Given this, we go about lowering the function type as follows. Recall that, when matching the C calling convention, we're building a C function type; but that when matching the Swift native calling convention, we're building an LLVM function type directly.
The first step is to consider the results of the function.
There's a different set of rules here when we're matching the C calling convention. If there's a single direct result type, and it's a nominal type imported from Clang, then the result type of the C function type is that imported Clang type. Otherwise, concatenate the legal type sequences from the direct results. If this yields an empty sequence, the result type is void. If it yields a single legal type, the result type is the corresponding Clang type. No other could actually have come from an imported C declaration, so we don't have any real compatibility requirements; for the convenience of interoperation, this is handled by constructing a new C struct which contains the corresponding Clang types for the legal type sequence as its fields.
Otherwise, we are matching the Swift calling convention. Concatenate the legal type sequences from all the direct results. If target-specific logic decides that this is an acceptable collection to return directly, construct the appropriate IR result type to convince the backend to handle it. Otherwise, use the void IR result type and return the "direct" results indirectly by passing the address of a tuple combining the original direct results (not the types from the legal type sequence).
Finally, any indirect results from the semantically-lowered function type are simply added as pointer parameters.
After all the results are collected, it's time to collect the parameters. This is done one at the time, from left to right, adding parameters to our physically-lowered type.
If semantic lowering has decided that we have to pass the parameter indirectly, we simply add a pointer to the type. This covers both mandatory-indirect pass-by-value parameters and pass-by-reference parameters. The latter can arise even in C and Objective-C.
Otherwise, the rules are somewhat different if we're matching the C calling convention. If the parameter is a nominal type imported from Clang, then we just add the imported Clang type to the Clang function type as a parameter. Otherwise, we derive the legal type sequence for the parameter type. Again, we should only have compatibility requirements if the legal type sequence has a single element, but for the convenience of interoperation, we collect the corresponding Clang types for all of the elements of the sequence.

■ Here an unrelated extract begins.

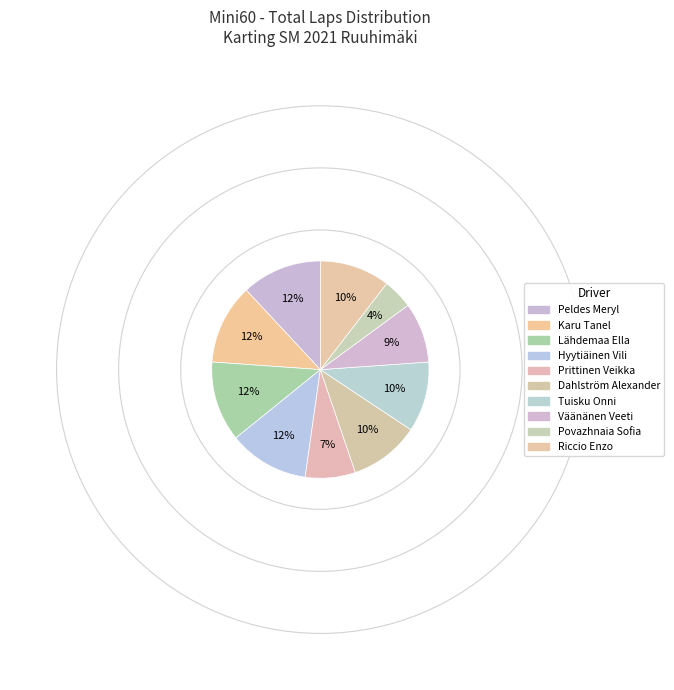

How many slices are in this pie chart?

10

Finally, if we're matching the Swift calling convention, derive the legal type sequence. If the result appears to be a reasonably small and efficient set of parameters, add their corresponding IR types to the function type we're building; otherwise, ignore the legal type sequence and pass the address of the original type indirectly.
Considerations for whether a legal type sequence is reasonable to pass directly:
- There probably ought to be a maximum size. Unless it's a single 256-bit vector, it's hard to imagine wanting to pass more than, say, 32 bytes of data as individual values. The callee may decide that it needs to reconstruct the value for some reason, and the larger the type gets, the more expensive this is. It may also be reasonable for this cap to be lower on 32-bit targets, but that might be dealt with better by the next restriction.

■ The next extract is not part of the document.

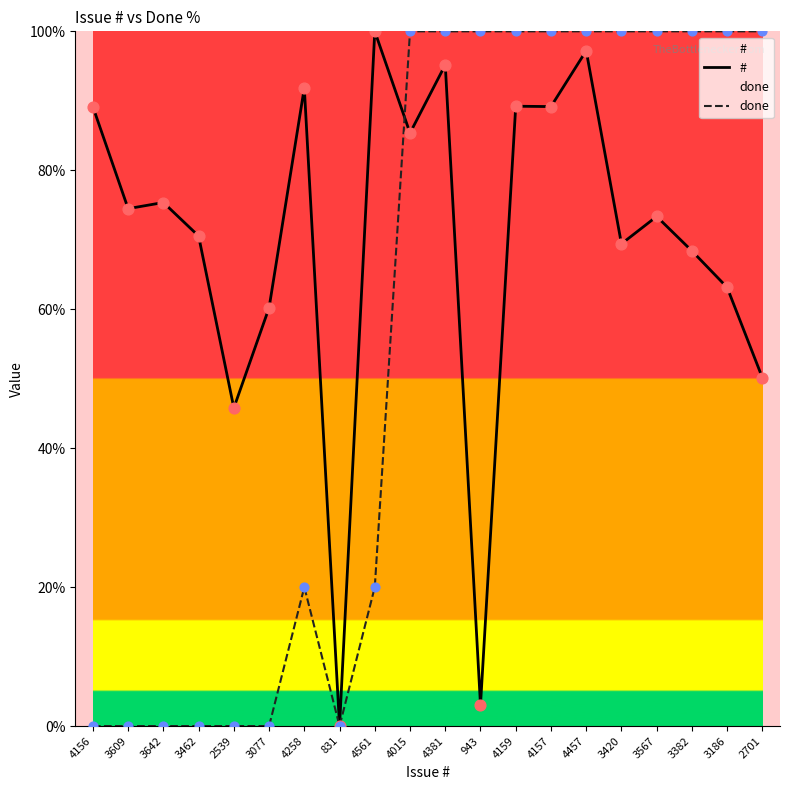

Is the value of done at 3462 greater than the value of # at 2701?

No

- There should also be a cap on the number of values. A 32-byte limit might be reasonable for passing 4 doubles. It's probably not reasonable for passing 8 pointers. That many values will exhaust all the parameter registers for just a single value. 4 is probably a reasonable cap here.
- There's no reason to require the data to be homogeneous. If a struct contains three floats and a pointer, why force it to be passed in memory?
When all of the parameters have been processed in this manner, the function type is complete.